Planning for EAL learners requires careful consideration of the curriculum context and provision of appropriate scaffolding to enable access to the curriculum. It is also important to identify the academic and cognitive language demanded by the curriculum and to plan for how this will be modelled by adults and peers and the opportunities that will be provided to rehearse and use the language in meaningful contexts.
Research shows that language support is best provided within the curriculum wherever possible, as time out of subject lessons for additional language tuition is ultimately likely to cause the learner to fall further behind in the curriculum.
EAL learners need to hear good models of language from peers and adults. They are more likely to make progress in their language development and learning when working alongside peers with similar cognitive ability and greater linguistic proficiency.

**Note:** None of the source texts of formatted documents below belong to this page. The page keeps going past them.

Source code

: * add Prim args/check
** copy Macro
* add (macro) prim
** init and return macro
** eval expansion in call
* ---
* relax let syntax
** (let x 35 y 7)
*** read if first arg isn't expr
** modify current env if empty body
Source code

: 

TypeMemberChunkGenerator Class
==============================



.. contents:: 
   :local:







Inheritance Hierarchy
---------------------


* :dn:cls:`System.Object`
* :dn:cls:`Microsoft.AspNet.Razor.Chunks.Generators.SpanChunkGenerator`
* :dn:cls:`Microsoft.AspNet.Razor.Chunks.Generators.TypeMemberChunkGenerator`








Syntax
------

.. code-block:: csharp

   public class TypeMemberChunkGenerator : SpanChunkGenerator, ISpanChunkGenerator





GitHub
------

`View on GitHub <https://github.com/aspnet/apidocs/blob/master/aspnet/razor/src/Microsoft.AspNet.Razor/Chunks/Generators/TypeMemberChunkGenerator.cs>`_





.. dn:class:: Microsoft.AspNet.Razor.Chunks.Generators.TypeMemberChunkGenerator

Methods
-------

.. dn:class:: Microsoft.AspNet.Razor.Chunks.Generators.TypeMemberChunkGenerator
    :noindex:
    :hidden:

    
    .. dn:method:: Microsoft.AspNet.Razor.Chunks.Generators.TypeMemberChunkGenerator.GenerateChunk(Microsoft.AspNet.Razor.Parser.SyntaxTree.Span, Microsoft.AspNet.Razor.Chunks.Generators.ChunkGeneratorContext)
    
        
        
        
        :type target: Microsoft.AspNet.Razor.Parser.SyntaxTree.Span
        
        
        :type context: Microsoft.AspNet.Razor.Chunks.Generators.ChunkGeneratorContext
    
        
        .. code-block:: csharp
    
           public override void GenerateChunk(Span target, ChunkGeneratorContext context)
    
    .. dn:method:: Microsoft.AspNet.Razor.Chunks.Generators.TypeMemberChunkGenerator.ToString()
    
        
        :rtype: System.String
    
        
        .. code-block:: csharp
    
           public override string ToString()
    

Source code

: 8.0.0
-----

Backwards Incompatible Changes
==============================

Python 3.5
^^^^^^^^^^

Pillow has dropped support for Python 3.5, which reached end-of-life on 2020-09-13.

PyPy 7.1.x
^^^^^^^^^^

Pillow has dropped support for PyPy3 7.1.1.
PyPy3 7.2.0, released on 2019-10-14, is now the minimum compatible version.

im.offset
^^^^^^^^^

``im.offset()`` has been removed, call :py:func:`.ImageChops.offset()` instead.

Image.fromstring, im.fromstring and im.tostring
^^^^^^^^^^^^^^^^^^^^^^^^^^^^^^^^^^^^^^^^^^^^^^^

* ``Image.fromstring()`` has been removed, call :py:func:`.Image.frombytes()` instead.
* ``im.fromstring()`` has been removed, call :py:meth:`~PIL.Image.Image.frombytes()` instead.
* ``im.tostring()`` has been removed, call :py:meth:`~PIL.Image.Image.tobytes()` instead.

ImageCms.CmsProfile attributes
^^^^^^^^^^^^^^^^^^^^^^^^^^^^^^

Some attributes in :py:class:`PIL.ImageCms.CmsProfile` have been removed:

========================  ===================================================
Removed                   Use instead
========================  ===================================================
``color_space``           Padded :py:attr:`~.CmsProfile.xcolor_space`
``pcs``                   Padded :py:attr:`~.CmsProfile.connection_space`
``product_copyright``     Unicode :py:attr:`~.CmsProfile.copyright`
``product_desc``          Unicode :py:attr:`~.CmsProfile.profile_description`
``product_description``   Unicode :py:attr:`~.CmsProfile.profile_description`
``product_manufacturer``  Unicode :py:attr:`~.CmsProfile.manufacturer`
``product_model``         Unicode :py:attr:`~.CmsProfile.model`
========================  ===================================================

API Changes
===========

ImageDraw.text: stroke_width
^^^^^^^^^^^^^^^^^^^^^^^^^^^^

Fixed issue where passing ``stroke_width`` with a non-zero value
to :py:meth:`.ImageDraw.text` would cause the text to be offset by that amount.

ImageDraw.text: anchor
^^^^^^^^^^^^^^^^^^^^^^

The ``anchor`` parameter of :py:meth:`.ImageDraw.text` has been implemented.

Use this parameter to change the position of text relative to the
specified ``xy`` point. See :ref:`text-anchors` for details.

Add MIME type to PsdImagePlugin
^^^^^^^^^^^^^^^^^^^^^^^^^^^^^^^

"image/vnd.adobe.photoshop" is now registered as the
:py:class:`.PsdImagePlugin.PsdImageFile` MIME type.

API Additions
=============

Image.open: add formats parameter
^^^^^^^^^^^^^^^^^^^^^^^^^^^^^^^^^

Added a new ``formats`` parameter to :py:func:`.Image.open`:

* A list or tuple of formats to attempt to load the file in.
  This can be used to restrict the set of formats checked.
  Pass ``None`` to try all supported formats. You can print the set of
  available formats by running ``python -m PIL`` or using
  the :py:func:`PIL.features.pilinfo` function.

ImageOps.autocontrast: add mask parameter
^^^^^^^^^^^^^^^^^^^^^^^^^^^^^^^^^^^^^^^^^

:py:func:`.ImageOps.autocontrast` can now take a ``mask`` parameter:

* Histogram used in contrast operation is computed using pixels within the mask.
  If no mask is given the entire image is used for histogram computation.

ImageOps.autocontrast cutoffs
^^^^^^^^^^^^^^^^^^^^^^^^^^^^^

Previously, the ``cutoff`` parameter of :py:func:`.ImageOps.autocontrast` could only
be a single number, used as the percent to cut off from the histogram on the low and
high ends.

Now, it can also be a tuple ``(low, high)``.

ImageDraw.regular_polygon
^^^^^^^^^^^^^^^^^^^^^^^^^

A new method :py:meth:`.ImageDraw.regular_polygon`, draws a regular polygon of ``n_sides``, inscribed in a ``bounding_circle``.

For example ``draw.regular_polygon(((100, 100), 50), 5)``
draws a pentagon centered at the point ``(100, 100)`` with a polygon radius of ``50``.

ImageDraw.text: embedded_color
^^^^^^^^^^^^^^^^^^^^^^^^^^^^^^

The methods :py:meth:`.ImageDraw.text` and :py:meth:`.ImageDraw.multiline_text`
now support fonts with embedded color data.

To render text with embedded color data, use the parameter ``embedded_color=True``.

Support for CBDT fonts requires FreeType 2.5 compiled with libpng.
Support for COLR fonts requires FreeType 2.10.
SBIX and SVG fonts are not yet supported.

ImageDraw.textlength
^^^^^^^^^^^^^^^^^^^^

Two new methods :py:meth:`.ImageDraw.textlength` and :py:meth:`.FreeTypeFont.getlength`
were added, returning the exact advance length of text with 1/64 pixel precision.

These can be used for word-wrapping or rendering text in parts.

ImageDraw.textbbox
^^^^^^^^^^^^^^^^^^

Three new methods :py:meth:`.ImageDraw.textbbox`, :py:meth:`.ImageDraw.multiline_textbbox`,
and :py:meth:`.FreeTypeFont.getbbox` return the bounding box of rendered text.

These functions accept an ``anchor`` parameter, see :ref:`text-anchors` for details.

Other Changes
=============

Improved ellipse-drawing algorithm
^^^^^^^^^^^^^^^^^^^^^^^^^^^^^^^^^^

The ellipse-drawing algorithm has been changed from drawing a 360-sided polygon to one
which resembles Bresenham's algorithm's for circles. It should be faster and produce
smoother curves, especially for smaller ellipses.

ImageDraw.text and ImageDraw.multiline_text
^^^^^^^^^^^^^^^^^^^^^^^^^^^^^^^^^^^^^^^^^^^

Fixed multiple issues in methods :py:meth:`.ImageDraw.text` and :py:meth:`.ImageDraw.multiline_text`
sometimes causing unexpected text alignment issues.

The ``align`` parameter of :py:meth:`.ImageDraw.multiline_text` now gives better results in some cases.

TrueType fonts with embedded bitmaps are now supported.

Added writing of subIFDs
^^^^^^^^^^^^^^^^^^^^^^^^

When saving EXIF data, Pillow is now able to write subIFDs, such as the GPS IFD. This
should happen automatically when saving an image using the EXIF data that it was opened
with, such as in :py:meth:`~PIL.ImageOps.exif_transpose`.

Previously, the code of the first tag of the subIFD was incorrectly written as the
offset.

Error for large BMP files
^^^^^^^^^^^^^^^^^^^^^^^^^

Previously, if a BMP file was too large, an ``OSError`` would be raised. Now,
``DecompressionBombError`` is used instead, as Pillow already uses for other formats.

Where bilingual approaches are employed, it is important that the first language is used not only when communication has broken down or just to interpret the occasional difficult word. For conceptual development to occur, children need opportunities to hear and use extended stretches of the language, and where possible, for children to meet new learning first in their strongest language. Children who already know broadly what they are going to hear in the new language will have hooks on which to hang their new learning.
Careful consideration of contexts can support bilingual learners in meeting the demands placed upon them in the classroom or setting. Tasks can be made more, or less, supportive depending on the extent to which they are embedded in a supportive context.
Ways to make contexts more supportive include:
· ensuring that children are able to build on their previous experience
· scaffolding tasks through prompts, frames, graphic organisers, etc.
· providing carefully planned opportunities to listen and speak in a wide range of situations across the curriculum, particularly with more proficient users of first/ additional language.